INSTRUCTIONS FOR THE TASK ▸ In the coin change article, which Project Euler+ problem motivated it?

EXTRACT ▸
Start of Block

Coin Change Problem - 1

The motivation for this article is from the Coin Sums problem on Project Euler+. The Coin Change Problem has troubled me a lot so here is an explanation for other troubled souls who come in search for solutions and wisdom.

Problem Statement

“Given the total sum and the types of coins find the number of ways that the sum can be formed using an infinite supply of the coins”

Note the order of coins does not matter. (1,1,2) is the same as (1,2,1) for a sum of 4.

Logic

To count the number of ways to make change for a particular value N we can choose any coin c and then count the number of ways to make change for the value N - c. Now if we consider these coins sequentially we can decide to do either one of these -

1. Include this coin in calculating our answer and then find the number of ways to make a change of N-c value.
2. Exclude this coin in calculating our answer and in any further calculations.

End of Block

THE DATA ▸
Start of Block

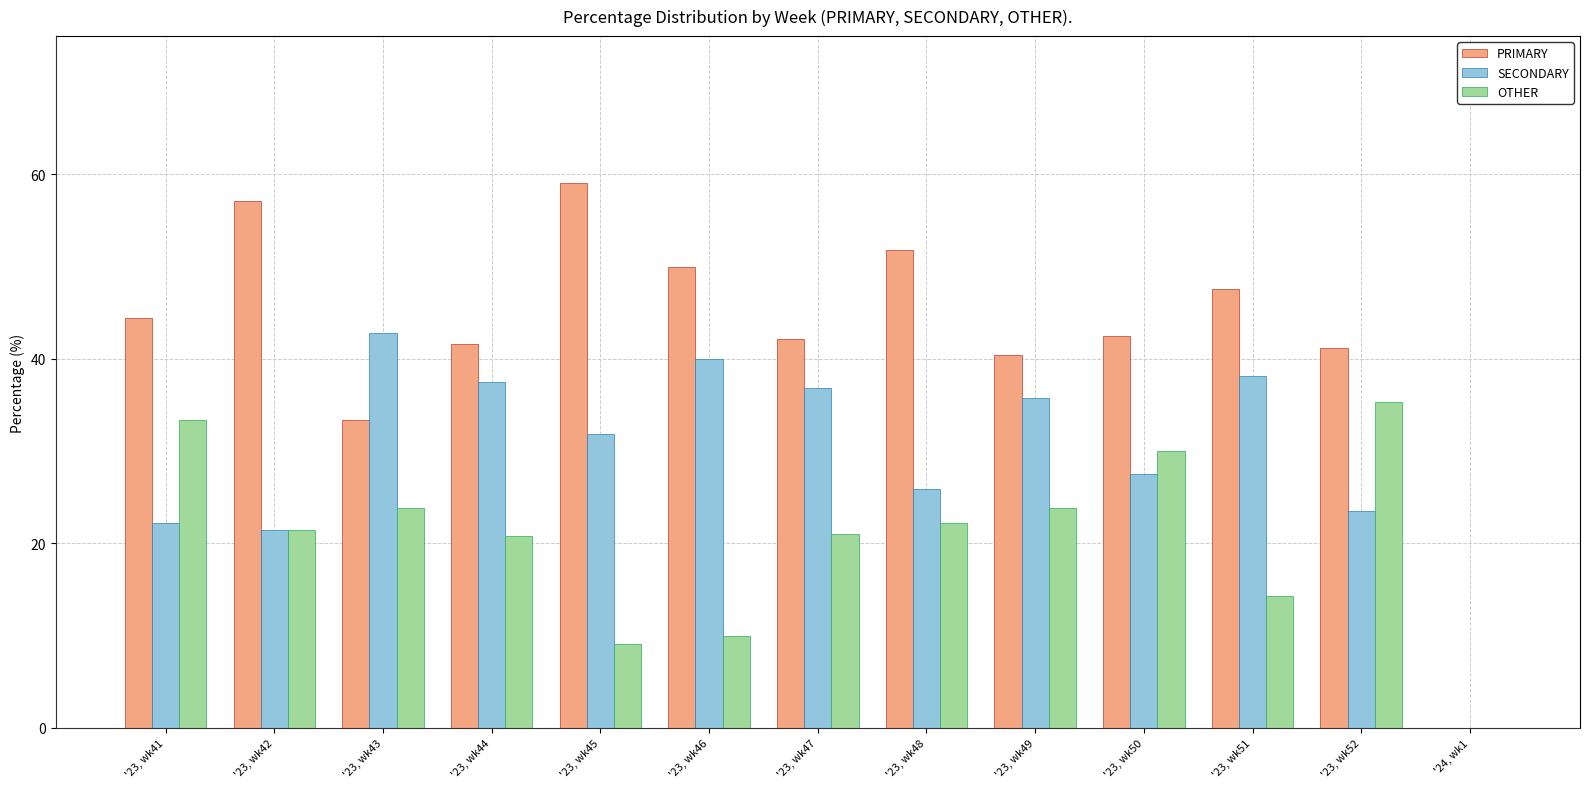

Which label corresponds to the largest value in the chart?

'23, wk45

End of Block

SOLVED EXERCISE ▸ The Coin Sums problem.